For Catholics today, this has a concrete sacramental application: at Baptism and Confirmation, every Christian — regardless of family prestige, talent, or social standing — receives an anointing and a permanent gift of the Holy Spirit. The question Samuel asks Jesse — "Are all your children here?" — is the question the Church implicitly asks when the baptized fail to recognize the dignity conferred on them, or when Christian communities overlook members consigned, like David, to invisible pastoral work. The passage also invites examination of where we look for God's action: not among the impressive and the prepared, but often among the youngest, the peripheral, the one still in the fields. The Spirit's coming "from that day forward" reminds us that our anointing is not a past event to commemorate but a present reality to inhabit.
Commentary
Verse 11 — "Are all your children here?" The scene crackles with dramatic irony. Jesse has already paraded seven sons before the prophet — impressive men by human reckoning — and all have been passed over. Samuel's question exposes a stunning omission: Jesse has not even thought to summon his youngest. The Hebrew word qāṭān (youngest/smallest) underlies the cultural assumption that David is simply irrelevant to a royal succession. Jesse's answer — that the boy is "keeping the sheep" — places David firmly in the world of pastoral obscurity. Yet this is precisely the register in which God operates throughout Israel's story: the younger, the overlooked, the least expected. The pattern runs from Abel to Isaac to Jacob to Joseph to Moses. Samuel will not recline at table until David arrives, a detail (v. 11) that signals the entire preceding ceremony has been provisional, incomplete, somehow suspended — waiting.
Verse 12 — "He was ruddy, with a handsome face and good appearance" David's physical description is carefully nuanced. The Hebrew 'admonî (ruddy) may indicate reddish hair or a healthy, sun-bronzed complexion — the look of a young man who has labored outdoors. "Handsome of eyes" (yəpēh 'ênayim) is more literally "beautiful of eyes" in the Hebrew, suggesting an interior luminosity as much as outward beauty. The narrator's attention to David's appearance is deliberate and ironic: only three verses earlier, God rebuked Samuel for looking at outward stature (v. 7 — "man looks at the outward appearance, but Yahweh looks at the heart"). Now God's own command — "Arise, anoint him, for this is he" — comes immediately upon seeing David. The tension resolves not because God contradicts himself, but because David's appearance, unlike Eliab's imposing physique, is not a mask over an unsuitable interior. His countenance reflects something genuine. The divine declaration kî-zeh hû' ("for this is he") is terse and sovereign — no deliberation, no condition, no ceremony of discernment. God has already decided; Samuel need only obey.
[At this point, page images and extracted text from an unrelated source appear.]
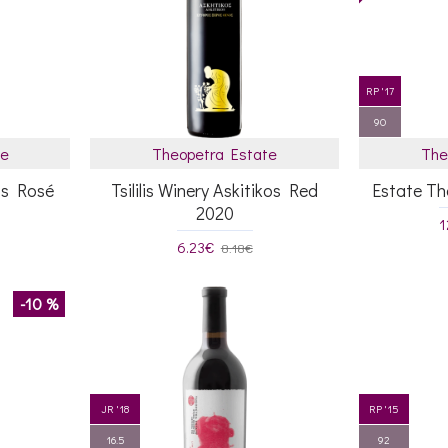
RP '17
90
te
Theopetra Estate
The
kos Rosé
Tsililis Winery Askitikos Red
Estate T
2020
1
6.23€
8.18€
-10 %
JR '18
RP '15
16.5
92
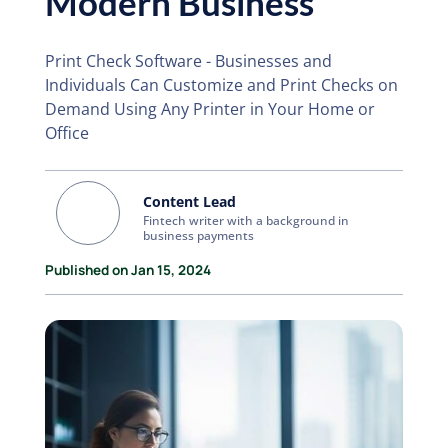
Modern Business
Print Check Software - Businesses and
Individuals Can Customize and Print Checks on
Demand Using Any Printer in Your Home or
Office
Content Lead
Fintech writer with a background in
business payments
Published on Jan 15, 2024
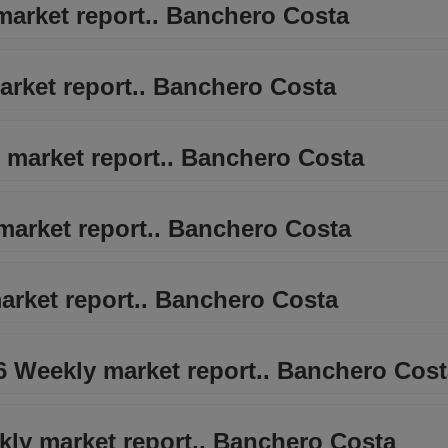
 market report.. Banchero Costa
market report.. Banchero Costa
 market report.. Banchero Costa
market report.. Banchero Costa
arket report.. Banchero Costa
26 Weekly market report.. Banchero Cos
kly market report.. Banchero Costa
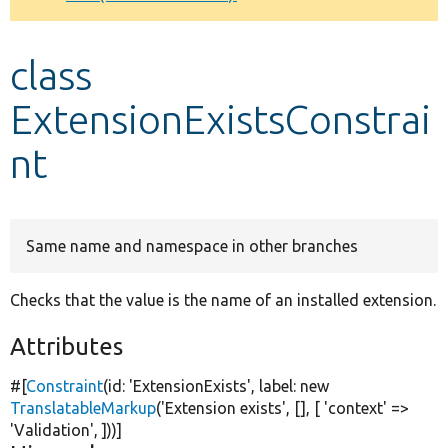
Develop for Drupal
class
ExtensionExistsConstrai
nt
Same name and namespace in other branches
Checks that the value is the name of an installed extension.
Attributes
#[
Constraint
(id:
'ExtensionExists'
, label:
new
TranslatableMarkup
(
'Extension exists'
, [], [
'context'
=>
'Validation'
, ]))]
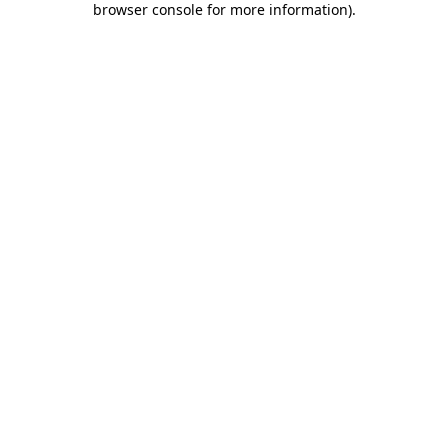
browser console for more information)
.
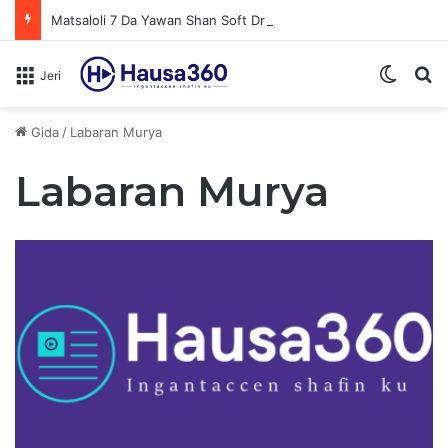
Matsaloli 7 Da Yawan Shan Soft Drinks Ke Jawowa
Switch
N
Jeri
Gida
/
Labaran Murya
Labaran Murya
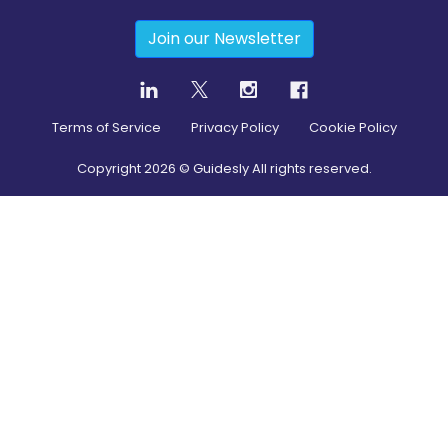
Join our Newsletter
Terms of Service
Privacy Policy
Cookie Policy
Copyright
2026
© Guidesly All rights reserved.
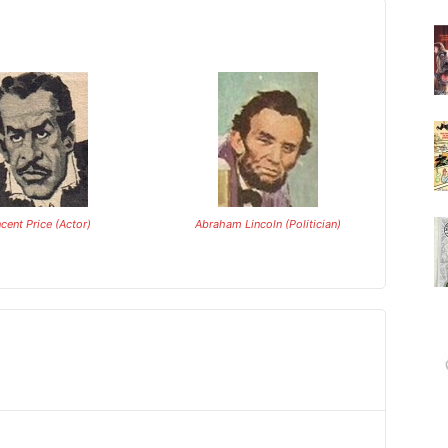
ncent Price (Actor)
Abraham Lincoln (Politician)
Verse 13 — The Anointing and the Descent of the Spirit Samuel takes the qeren haššemen — the horn of oil — and anoints David bəqereb 'eḥāyw, "in the midst of his brothers." The public, fraternal setting matters: David is not anointed in secret but witnessed, even if the full meaning of the act will not be politically realized for years. The horn of oil, pressed from olive trees, is the ancient Near Eastern sign of divine appointment for king and priest alike. Crucially, the text reports that the Spirit of Yahweh (rushed, came mightily) upon David — the same verb used when the Spirit came upon Samson (Judges 14:6) and Saul (1 Sam. 10:10). But where the Spirit's presence in Saul would be volatile and ultimately withdrawn (v. 14), the phrase — "from that day forward" — marks a permanence in David's anointing that is theologically unprecedented in the narrative. This is not a sporadic charism but a sustained indwelling. Samuel's quiet departure to Ramah closes the scene: his role is complete. History has pivoted, though the world does not yet know it.